Strait of Hormuz standoff raises oil prices, fuels Trump backlash
Hormuz carries about 20 million barrels a day, and even a brief shutdown could jolt U.S. fuel costs, shipping rates and Trump’s already fragile political standing.

A standoff in the Strait of Hormuz is now hitting the U.S. where it hurts fastest: at the pump, in shipping rates and in the renewed pressure it puts on inflation. The narrow waterway, which links the Persian Gulf with the Gulf of Oman and the Arabian Sea, handled about 20 million barrels of oil a day in 2024, roughly 20% of global petroleum liquids consumption, and 20.9 million barrels a day in the first half of 2025.
The U.S. Energy Information Administration says very few alternative routes exist if the strait is closed, which means even a temporary disruption can lift world energy prices and raise the cost of moving goods. That economic exposure has become the central political risk for Donald Trump, who is being squeezed between the limited military options available in the Gulf and the very real consumer backlash that follows any spike in fuel prices at home.
Washington has also framed the crisis as a matter of maritime law and open sea lanes. The State Department says the United States has consistently maintained that transit passage applies in the Strait of Hormuz for ships and aircraft of all states, a position that gives the confrontation a legal as well as military dimension.
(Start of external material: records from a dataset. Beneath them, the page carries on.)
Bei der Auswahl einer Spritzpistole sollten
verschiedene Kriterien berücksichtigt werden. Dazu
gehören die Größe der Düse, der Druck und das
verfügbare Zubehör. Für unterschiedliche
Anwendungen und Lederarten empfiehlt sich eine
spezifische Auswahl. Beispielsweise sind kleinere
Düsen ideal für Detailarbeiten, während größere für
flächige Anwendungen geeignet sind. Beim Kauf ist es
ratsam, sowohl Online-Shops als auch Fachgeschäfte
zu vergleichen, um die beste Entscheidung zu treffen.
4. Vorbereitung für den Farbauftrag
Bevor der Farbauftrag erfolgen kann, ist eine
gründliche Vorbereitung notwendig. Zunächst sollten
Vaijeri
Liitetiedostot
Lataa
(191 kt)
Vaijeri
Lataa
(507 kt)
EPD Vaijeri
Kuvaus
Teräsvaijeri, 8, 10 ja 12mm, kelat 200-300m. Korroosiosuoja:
At the same time, U.S. officials have said Iran is trying to hold the strait hostage, while sanctions and maritime security operations are being used to squeeze Tehran’s revenue and reassure shipping.

The danger is not theoretical. The region has seen deadly escalation before. During the Tanker War, from 1981 to 1988, Iran and Iraq attacked merchant vessels in the Persian Gulf and the Strait of Hormuz. After Iranian mining damaged USS Samuel B. Roberts, the U.S. Navy launched Operation Praying Mantis on April 18, 1988. Three months later, on July 3, 1988, Iran Air Flight 655 was shot down, killing 290 civilians and helping push Iran toward a ceasefire.
That history hangs over the current confrontation as the White House and Congress test how far the United States should go to confront Tehran. On April 15, the State Department said it was targeting parts of Mohammad Hossein Shamkhani’s oil-smuggling network and an oil-for-gold financing network. The next day, House Republicans narrowly blocked a Democratic-led resolution to stop the war until Congress authorizes it, by a vote of 214-213, underscoring the unease on Capitol Hill without yet producing a break with Trump.